On which note: Gwenna Sharp is back! I’ve always had time for Gwenna, the sharp talking, smart arsed, worryingly competent leader of a Kettral Wing. She’s like a member of the special forces, if they flew on ops using giant birds. Now, though, there’s not many Kettral left, and fewer birds. Now, Gwenna is going to make some unfortunate, albeit perfectly sensible, choices. Now Gwenna is going to crawl into a small dark hole and hope to die. Now Gwenna is going to decide who she is - or not, and become something new. Gwenna has a hard time in this book, but oh, it rings fierce and true. Gwenna is not well, emotionally speaking - and we can watch her slide into depression happenning in front of our eyes. It’s an amazing portrayal of a woman falling down an emotional well, one which rings painfully true. Quite who she’ll be by the end of the story is somethin else, but Staveley shows us the strength of his characterisation in the descent of Gwenna Sharpe; honestly, its surgically accurate and breathtakingly painfully honest reading.
There’s others of course.Priests turned involuntary gladiators in the delta arena. A man chosen by the delta gods to be a killer, their killer, struggling with his heart, his faith, and his sense of self. An Admiral who is an utter arse, but has a sense of duty like a rod of iron. Young legionnaires, following Gwenna Sharpe with too much pride and concern, but not enough fear. A shin monk, setting out to run a con on the leader of the Empire (that whole thread is smart and funny and painful, and comes in such a different voice to the others, it;s a breath of fresh air).So many more, some of whom I can’t speak of for the sale of spoiling things. But in any case, the character-work is first rate. These are living, breathing people, and you’ll laugh and quail and love with them, celebrate their triumphs and mourn their deaths.

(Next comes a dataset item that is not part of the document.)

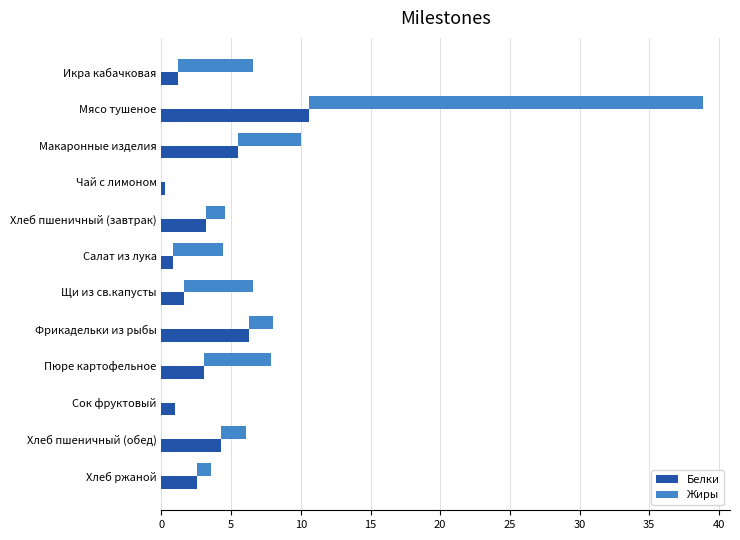

What is the average value of the Белки series?

3.4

The story...well, I’ll say this. It’s epic. All three strands of the story - the con, the exploration, the delta - feel different. And examine different things. But they slowly intertwine into a larger creative structure, a cathartic ending that makes you sit up and take notice. And in the meanwhile, each story makes us care about our characters, puts them into this beautiful, horrible world with each of these fragile, breaking, pressured, loving, killing, gentle, vicious people. And the story shifts up a notch and tells us what happens, and what happens next, and it;s tense and fast paced and snappy and a joy to read.
In the end, this is a damn fun, damn fine story, one which I highly recommend.